Die Sowjetunion — von feindlichen Mächten umgeben
Jahrzehntelang war der Aufbau der sozialistischen Gesellschaftsordnung im ersten Arbeiter-und-Bauern-Staat der Welt angesichts der feindlich-drohenden imperialistischen Umwelt und des schweren Erbes der aus dem Zarismus übernommenen unsäglichen Rückständigkeit verbunden mit dem Kampf ums nackte Überleben. Die Konzentration aller Kräfte auf die Schwerindustrie, die Mobilisierung aller gesellschaftlichen, politischen und moralischen Ressourcen zum Schutz des Staates waren eine Existenzfrage. Notgedrungen mußten solche Gebiete wie die Leichtindustrie, der Einzelhandel, das Dienstleistungswesen, die Gastronomie hinter den dringenden Forderungen des Tages zurückstehen. In diesen Zweigen wurde weniger investiert, sie erhielten oft nicht die besten Kader, mußten sich häufig mit Rohstoffen zweiter Qualität zufriedengeben, hinkten in der Arbeitsproduktivität hinterher und genossen folglich auch weniger gesellschaftliche Wertschätzung.

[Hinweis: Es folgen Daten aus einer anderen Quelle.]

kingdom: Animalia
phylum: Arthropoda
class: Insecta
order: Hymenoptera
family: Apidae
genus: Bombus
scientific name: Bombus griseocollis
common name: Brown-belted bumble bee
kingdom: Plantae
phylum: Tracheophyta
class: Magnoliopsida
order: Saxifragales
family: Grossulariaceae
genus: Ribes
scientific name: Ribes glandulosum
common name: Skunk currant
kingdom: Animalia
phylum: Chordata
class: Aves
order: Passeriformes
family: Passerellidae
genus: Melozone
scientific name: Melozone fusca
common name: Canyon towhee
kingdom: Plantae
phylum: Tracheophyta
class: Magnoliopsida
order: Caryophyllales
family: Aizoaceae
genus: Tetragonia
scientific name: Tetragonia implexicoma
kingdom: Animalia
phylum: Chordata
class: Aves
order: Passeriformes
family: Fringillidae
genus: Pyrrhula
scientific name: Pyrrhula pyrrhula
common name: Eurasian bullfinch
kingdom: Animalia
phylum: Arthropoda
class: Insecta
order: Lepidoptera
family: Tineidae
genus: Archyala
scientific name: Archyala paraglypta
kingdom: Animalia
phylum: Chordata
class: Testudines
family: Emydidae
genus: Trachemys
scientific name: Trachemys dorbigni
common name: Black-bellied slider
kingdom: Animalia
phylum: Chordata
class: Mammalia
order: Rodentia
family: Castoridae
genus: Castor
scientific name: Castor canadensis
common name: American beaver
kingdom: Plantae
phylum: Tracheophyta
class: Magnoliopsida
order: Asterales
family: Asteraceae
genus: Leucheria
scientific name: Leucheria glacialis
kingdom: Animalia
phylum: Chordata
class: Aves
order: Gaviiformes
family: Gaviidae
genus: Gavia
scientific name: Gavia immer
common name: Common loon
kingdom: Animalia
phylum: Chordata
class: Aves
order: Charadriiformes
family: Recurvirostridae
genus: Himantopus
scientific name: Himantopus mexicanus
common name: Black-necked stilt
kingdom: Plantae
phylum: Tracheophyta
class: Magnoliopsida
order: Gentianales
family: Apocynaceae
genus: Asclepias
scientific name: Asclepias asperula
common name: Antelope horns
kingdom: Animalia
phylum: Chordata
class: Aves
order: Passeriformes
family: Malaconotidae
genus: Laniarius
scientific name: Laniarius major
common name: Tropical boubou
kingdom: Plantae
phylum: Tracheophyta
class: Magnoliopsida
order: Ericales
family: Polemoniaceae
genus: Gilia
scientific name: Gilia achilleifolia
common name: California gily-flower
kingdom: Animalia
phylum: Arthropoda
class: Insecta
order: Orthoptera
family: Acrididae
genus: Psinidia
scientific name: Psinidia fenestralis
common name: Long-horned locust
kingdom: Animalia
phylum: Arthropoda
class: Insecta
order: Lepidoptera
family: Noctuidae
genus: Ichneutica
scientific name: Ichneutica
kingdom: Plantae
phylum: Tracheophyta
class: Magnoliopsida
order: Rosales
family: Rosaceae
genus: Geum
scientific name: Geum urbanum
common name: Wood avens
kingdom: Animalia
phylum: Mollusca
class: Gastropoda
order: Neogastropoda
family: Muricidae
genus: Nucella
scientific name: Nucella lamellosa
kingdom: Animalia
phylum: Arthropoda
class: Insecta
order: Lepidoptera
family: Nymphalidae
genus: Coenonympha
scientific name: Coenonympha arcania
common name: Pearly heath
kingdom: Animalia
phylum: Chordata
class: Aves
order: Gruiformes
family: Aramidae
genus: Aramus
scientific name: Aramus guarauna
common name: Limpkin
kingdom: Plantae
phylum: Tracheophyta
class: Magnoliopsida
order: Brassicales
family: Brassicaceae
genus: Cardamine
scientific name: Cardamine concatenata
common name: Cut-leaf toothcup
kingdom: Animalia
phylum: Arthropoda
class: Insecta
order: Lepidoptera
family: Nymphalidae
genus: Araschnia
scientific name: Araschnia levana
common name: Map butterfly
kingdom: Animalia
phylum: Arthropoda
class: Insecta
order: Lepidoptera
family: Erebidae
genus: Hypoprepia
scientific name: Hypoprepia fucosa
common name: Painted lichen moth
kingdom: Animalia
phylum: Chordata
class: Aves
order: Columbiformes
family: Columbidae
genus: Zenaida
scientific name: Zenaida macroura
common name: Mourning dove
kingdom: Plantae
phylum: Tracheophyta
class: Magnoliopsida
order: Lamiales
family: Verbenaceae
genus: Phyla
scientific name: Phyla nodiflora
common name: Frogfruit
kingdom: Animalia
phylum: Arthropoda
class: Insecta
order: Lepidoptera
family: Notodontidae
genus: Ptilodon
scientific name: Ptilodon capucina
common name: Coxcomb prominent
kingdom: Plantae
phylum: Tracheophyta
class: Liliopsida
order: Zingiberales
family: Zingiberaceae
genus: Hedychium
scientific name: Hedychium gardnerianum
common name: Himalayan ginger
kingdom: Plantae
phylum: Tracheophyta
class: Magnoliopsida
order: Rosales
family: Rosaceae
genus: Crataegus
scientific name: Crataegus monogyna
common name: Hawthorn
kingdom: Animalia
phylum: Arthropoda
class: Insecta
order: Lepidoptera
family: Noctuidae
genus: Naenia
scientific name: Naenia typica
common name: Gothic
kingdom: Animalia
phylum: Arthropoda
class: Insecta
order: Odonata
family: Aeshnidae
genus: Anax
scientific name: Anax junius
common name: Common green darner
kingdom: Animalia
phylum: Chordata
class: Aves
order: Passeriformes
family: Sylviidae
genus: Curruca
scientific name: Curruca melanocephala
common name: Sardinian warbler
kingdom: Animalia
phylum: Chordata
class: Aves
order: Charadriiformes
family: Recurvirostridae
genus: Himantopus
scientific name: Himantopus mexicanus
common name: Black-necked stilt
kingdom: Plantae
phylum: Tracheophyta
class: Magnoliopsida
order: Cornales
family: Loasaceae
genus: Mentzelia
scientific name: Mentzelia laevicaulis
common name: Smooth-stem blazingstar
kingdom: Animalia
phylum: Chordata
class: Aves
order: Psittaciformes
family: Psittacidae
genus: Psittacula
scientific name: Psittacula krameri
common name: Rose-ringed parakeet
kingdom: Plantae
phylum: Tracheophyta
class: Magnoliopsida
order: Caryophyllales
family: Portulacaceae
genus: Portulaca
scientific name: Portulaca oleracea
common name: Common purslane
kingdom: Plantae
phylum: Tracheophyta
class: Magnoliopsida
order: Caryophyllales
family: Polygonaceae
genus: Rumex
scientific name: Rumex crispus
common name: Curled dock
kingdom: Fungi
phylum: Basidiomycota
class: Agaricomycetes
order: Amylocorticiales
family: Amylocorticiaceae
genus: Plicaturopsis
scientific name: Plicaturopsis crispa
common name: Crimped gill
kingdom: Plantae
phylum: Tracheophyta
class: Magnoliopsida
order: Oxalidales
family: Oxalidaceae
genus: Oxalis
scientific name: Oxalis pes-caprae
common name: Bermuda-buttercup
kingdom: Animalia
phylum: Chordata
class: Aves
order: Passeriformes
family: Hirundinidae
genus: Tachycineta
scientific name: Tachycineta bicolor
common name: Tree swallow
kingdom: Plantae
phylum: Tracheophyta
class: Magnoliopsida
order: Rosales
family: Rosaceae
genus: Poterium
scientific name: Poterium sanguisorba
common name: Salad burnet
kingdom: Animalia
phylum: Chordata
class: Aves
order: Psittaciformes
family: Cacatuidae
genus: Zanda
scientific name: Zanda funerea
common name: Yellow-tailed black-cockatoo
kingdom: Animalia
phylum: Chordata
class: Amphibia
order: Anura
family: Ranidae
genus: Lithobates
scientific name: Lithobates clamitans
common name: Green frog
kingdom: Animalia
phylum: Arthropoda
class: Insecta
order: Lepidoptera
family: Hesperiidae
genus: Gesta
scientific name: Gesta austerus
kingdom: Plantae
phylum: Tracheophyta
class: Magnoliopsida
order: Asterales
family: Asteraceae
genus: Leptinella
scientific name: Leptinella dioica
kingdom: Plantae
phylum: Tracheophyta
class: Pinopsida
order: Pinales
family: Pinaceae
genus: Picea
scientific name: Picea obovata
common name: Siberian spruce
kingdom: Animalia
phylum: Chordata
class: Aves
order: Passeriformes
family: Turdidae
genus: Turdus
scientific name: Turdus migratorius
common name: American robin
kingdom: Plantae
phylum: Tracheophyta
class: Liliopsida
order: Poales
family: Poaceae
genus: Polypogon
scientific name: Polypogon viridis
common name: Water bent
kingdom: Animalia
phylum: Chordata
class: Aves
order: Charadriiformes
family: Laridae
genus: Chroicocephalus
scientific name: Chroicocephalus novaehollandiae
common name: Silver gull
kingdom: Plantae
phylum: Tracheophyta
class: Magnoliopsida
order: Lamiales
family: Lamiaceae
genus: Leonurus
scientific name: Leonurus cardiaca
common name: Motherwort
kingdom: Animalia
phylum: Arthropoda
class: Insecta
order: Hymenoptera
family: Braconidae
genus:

Wie ging es Anfang der 60er Jahre voran?
Erst in den letzten 10 bis 15 Jahren begannen diese Zweige aufzuholen, ohne daß freilich alle Serviererinnen schon wie Wiener Oberkellner arbeiten, das in Kwaß-Küchen gebraute Bier die herbbittere Vollmundigkeit des Pilsners erreicht und alle Werke der Leichtindustrie schon mit erster Qualität produzieren. Der Schlüssel zum Verständnis liegt im Begreifen des Tempos, der Dynamik und der Dimension dieses Prozesses, der Anfang der siebziger Jahre eine neue Qualität erreichte: Die ökonomischen Kräfte der Sowjetunion waren nun so gewachsen, daß die allgemeine Hebung des materiellen und kulturellen Lebensniveaus der Bevölkerung zur Hauptaufgabe erklärt werden konnte.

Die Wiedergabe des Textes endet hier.